Quantum entanglement – a strange but potentially hugely useful quantum phenomenon where two particles are inextricably linked across space and time – could play a major role in future radar technology.
In 2008, an engineer from MIT devised a way to use the features of entanglement to illuminate objects while barely using any photons.
In certain scenarios, such technology promises to outperform conventional radar, according to its makers, particularly in noisy thermal environments.
Now, scientists from the research group of Professor Johannes Fink at the Institute of Science and Technology Austria (IST Austria) along with collaborators Stefano Pirandola from the Massachusetts Institute of Technology (MIT) and the University of York, UK, and David Vitali from the University of Camerino, Italy—have demonstrated a new type of detection technology called microwave quantum illumination that utilizes entangled microwave photons as a method of detection.
The working principles behind the device are simple: Instead of using conventional microwaves,
- the researchers entangle two groups of photons, which are called the signal and idler photons.
- The signal photons are sent out towards the object of interest, whilst the idler photons are measured in relative isolation, free from interference and noise.
- When the signal photons are reflected back, true entanglement between the signal and idler photons is lost, but a small amount of correlation survives,
- creating a signature or pattern that describes the existence or the absence of the target object—irrespective of the noise within the environment.
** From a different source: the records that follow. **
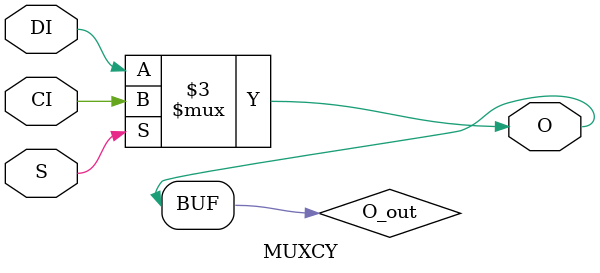
<source format=v>


`timescale  1 ps / 1 ps


`celldefine

module MUXCY (O, CI, DI, S);


`ifdef XIL_TIMING

    parameter LOC = "UNPLACED";

`endif


    output O;
    input CI, DI, S;
    
    reg O_out;

	always @(CI or DI or S) 
	    if (S)
		O_out = CI;
	    else
		O_out = DI;

    assign O = O_out;
    
`ifdef XIL_TIMING

    specify
                                                                                 
        (CI => O) = (0:0:0, 0:0:0);
        (DI => O) = (0:0:0, 0:0:0);
	(S => O) = (0:0:0, 0:0:0);
        specparam PATHPULSE$ = 0;
                                                                                 
    endspecify

`endif

endmodule

`endcelldefine


</source>
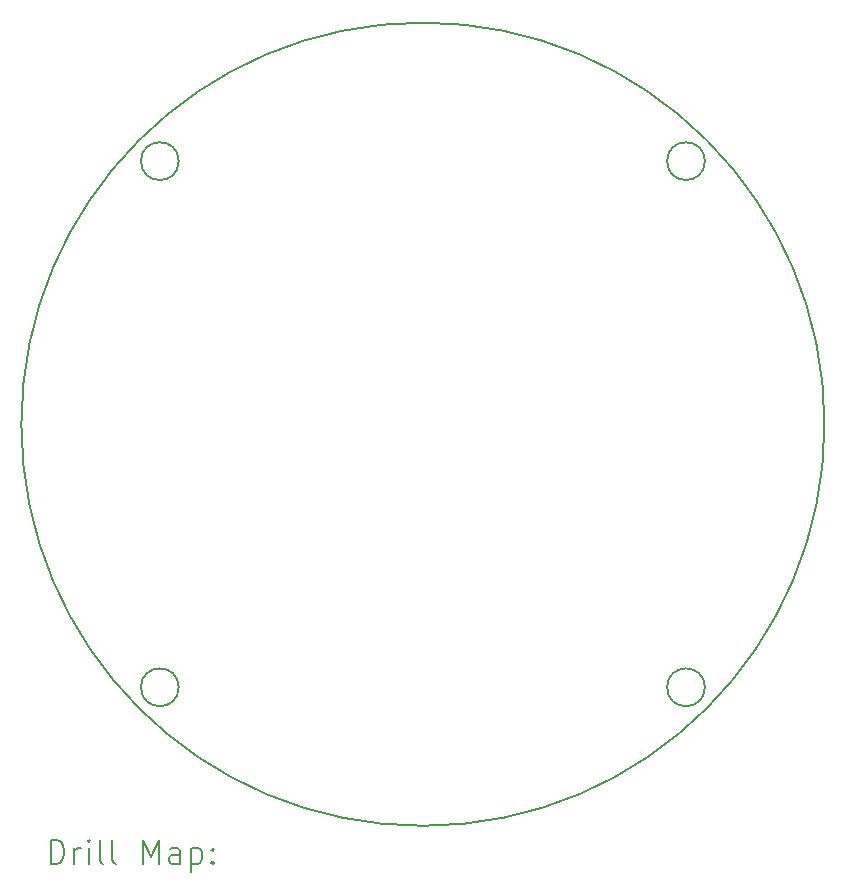
<source format=gbr>
%FSLAX45Y45*%
G04 Gerber Fmt 4.5, Leading zero omitted, Abs format (unit mm)*
G04 Created by KiCad (PCBNEW (6.0.5)) date 2023-03-02 23:20:41*
%MOMM*%
%LPD*%
G01*
G04 APERTURE LIST*
%TA.AperFunction,Profile*%
%ADD10C,0.200000*%
%TD*%
%ADD11C,0.200000*%
G04 APERTURE END LIST*
D10*
X12537614Y-12387386D02*
G75*
G03*
X12537614Y-12387386I-160000J0D01*
G01*
X12537614Y-7932614D02*
G75*
G03*
X12537614Y-7932614I-160000J0D01*
G01*
X16992386Y-7932614D02*
G75*
G03*
X16992386Y-7932614I-160000J0D01*
G01*
X18005000Y-10160000D02*
G75*
G03*
X18005000Y-10160000I-3400000J0D01*
G01*
X16992386Y-12387386D02*
G75*
G03*
X16992386Y-12387386I-160000J0D01*
G01*
D11*
X11452619Y-13880476D02*
X11452619Y-13680476D01*
X11500238Y-13680476D01*
X11528809Y-13690000D01*
X11547857Y-13709048D01*
X11557381Y-13728095D01*
X11566905Y-13766190D01*
X11566905Y-13794762D01*
X11557381Y-13832857D01*
X11547857Y-13851905D01*
X11528809Y-13870952D01*
X11500238Y-13880476D01*
X11452619Y-13880476D01*
X11652619Y-13880476D02*
X11652619Y-13747143D01*
X11652619Y-13785238D02*
X11662143Y-13766190D01*
X11671667Y-13756667D01*
X11690714Y-13747143D01*
X11709762Y-13747143D01*
X11776428Y-13880476D02*
X11776428Y-13747143D01*
X11776428Y-13680476D02*
X11766905Y-13690000D01*
X11776428Y-13699524D01*
X11785952Y-13690000D01*
X11776428Y-13680476D01*
X11776428Y-13699524D01*
X11900238Y-13880476D02*
X11881190Y-13870952D01*
X11871667Y-13851905D01*
X11871667Y-13680476D01*
X12005000Y-13880476D02*
X11985952Y-13870952D01*
X11976428Y-13851905D01*
X11976428Y-13680476D01*
X12233571Y-13880476D02*
X12233571Y-13680476D01*
X12300238Y-13823333D01*
X12366905Y-13680476D01*
X12366905Y-13880476D01*
X12547857Y-13880476D02*
X12547857Y-13775714D01*
X12538333Y-13756667D01*
X12519286Y-13747143D01*
X12481190Y-13747143D01*
X12462143Y-13756667D01*
X12547857Y-13870952D02*
X12528809Y-13880476D01*
X12481190Y-13880476D01*
X12462143Y-13870952D01*
X12452619Y-13851905D01*
X12452619Y-13832857D01*
X12462143Y-13813809D01*
X12481190Y-13804286D01*
X12528809Y-13804286D01*
X12547857Y-13794762D01*
X12643095Y-13747143D02*
X12643095Y-13947143D01*
X12643095Y-13756667D02*
X12662143Y-13747143D01*
X12700238Y-13747143D01*
X12719286Y-13756667D01*
X12728809Y-13766190D01*
X12738333Y-13785238D01*
X12738333Y-13842381D01*
X12728809Y-13861428D01*
X12719286Y-13870952D01*
X12700238Y-13880476D01*
X12662143Y-13880476D01*
X12643095Y-13870952D01*
X12824048Y-13861428D02*
X12833571Y-13870952D01*
X12824048Y-13880476D01*
X12814524Y-13870952D01*
X12824048Y-13861428D01*
X12824048Y-13880476D01*
X12824048Y-13756667D02*
X12833571Y-13766190D01*
X12824048Y-13775714D01*
X12814524Y-13766190D01*
X12824048Y-13756667D01*
X12824048Y-13775714D01*
M02*

</source>
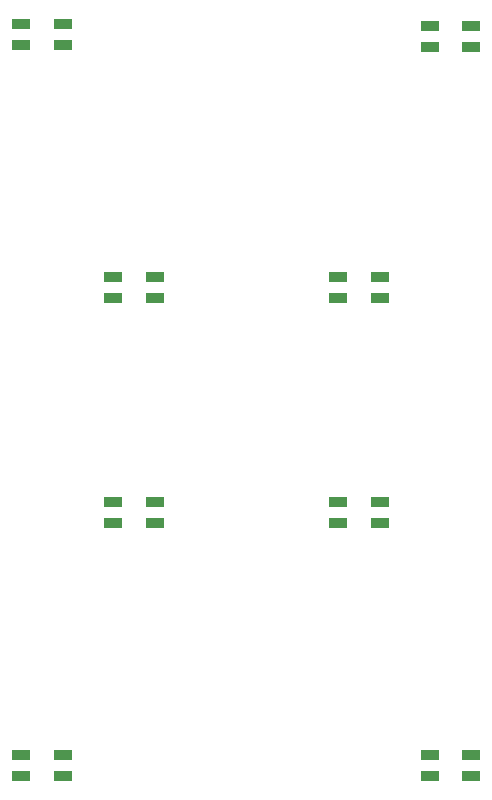
<source format=gtp>
G04 #@! TF.GenerationSoftware,KiCad,Pcbnew,9.0.1*
G04 #@! TF.CreationDate,2025-06-23T17:34:09-04:00*
G04 #@! TF.ProjectId,engiboard,656e6769-626f-4617-9264-2e6b69636164,rev?*
G04 #@! TF.SameCoordinates,Original*
G04 #@! TF.FileFunction,Paste,Top*
G04 #@! TF.FilePolarity,Positive*
%FSLAX46Y46*%
G04 Gerber Fmt 4.6, Leading zero omitted, Abs format (unit mm)*
G04 Created by KiCad (PCBNEW 9.0.1) date 2025-06-23 17:34:09*
%MOMM*%
%LPD*%
G01*
G04 APERTURE LIST*
%ADD10R,1.600000X0.850000*%
G04 APERTURE END LIST*
D10*
G04 #@! TO.C,D2*
X184600000Y-70750000D03*
X184600000Y-72500000D03*
X188100000Y-72500000D03*
X188100000Y-70750000D03*
G04 #@! TD*
G04 #@! TO.C,D14*
X161293750Y-93743750D03*
X161293750Y-91993750D03*
X157793750Y-91993750D03*
X157793750Y-93743750D03*
G04 #@! TD*
G04 #@! TO.C,D1*
X150000000Y-70562500D03*
X150000000Y-72312500D03*
X153500000Y-72312500D03*
X153500000Y-70562500D03*
G04 #@! TD*
G04 #@! TO.C,D3*
X150000000Y-132475000D03*
X150000000Y-134225000D03*
X153500000Y-134225000D03*
X153500000Y-132475000D03*
G04 #@! TD*
G04 #@! TO.C,D13*
X180343750Y-112793750D03*
X180343750Y-111043750D03*
X176843750Y-111043750D03*
X176843750Y-112793750D03*
G04 #@! TD*
G04 #@! TO.C,D15*
X161293750Y-112793750D03*
X161293750Y-111043750D03*
X157793750Y-111043750D03*
X157793750Y-112793750D03*
G04 #@! TD*
G04 #@! TO.C,D16*
X180343750Y-93743750D03*
X180343750Y-91993750D03*
X176843750Y-91993750D03*
X176843750Y-93743750D03*
G04 #@! TD*
G04 #@! TO.C,D12*
X184600000Y-132475000D03*
X184600000Y-134225000D03*
X188100000Y-134225000D03*
X188100000Y-132475000D03*
G04 #@! TD*
M02*

</source>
“What we have demonstrated is a proof of concept for microwave quantum radar,” says quantum physicist Shabir Barzanjeh, who conducted the work at the Institute of Science and Technology Austria.
“Using entanglement generated at a few thousandths of a degree above absolute zero, we have been able to detect low reflectivity objects at room temperature.”
“The main message behind our research is that quantum radar or quantum microwave illumination is not only possible in theory but also in practice,” says Barzanjeh.
“When benchmarked against classical low-power detectors in the same conditions we already see, at very low-signal photon numbers, that quantum-enhanced detection can be superior.”
There’s plenty of exciting potential here, though we shouldn’t get ahead of ourselves just yet. Quantum entanglement remains an incredibly delicate process to manage, and entangling the photons initially requires a very precise and ultra-cold environment.